THE TASK →
Reproduce the rows below word for word, starting at the very first row and ending at the line that contains "секунды. Доступные цвета: мистический", both ends included. Leave the pictures out of your answer.

---- PROVIDED RECORDS

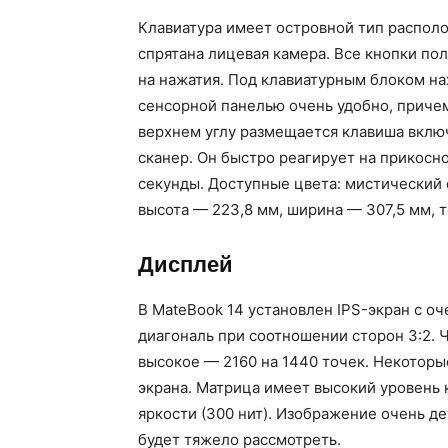
Клавиатура имеет островной тип распол
спрятана лицевая камера. Все кнопки по
на нажатия. Под клавиатурным блоком на
сенсорной панелью очень удобно, причем
верхнем углу размещается клавиша вклю
сканер. Он быстро реагирует на прикосн
секунды. Доступные цвета: мистический 
высота — 223,8 мм, ширина — 307,5 мм, т
Дисплей
В MateBook 14 установлен IPS-экран с 
диагональ при соотношении сторон 3:2. 
высокое — 2160 на 1440 точек. Некоторы
экрана. Матрица имеет высокий уровень к
яркости (300 нит). Изображение очень де
будет тяжело рассмотреть.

--------

EXERCISE RESULT →
Клавиатура имеет островной тип распол
спрятана лицевая камера. Все кнопки по
на нажатия. Под клавиатурным блоком на
сенсорной панелью очень удобно, причем
верхнем углу размещается клавиша вклю
сканер. Он быстро реагирует на прикосн
секунды. Доступные цвета: мистический 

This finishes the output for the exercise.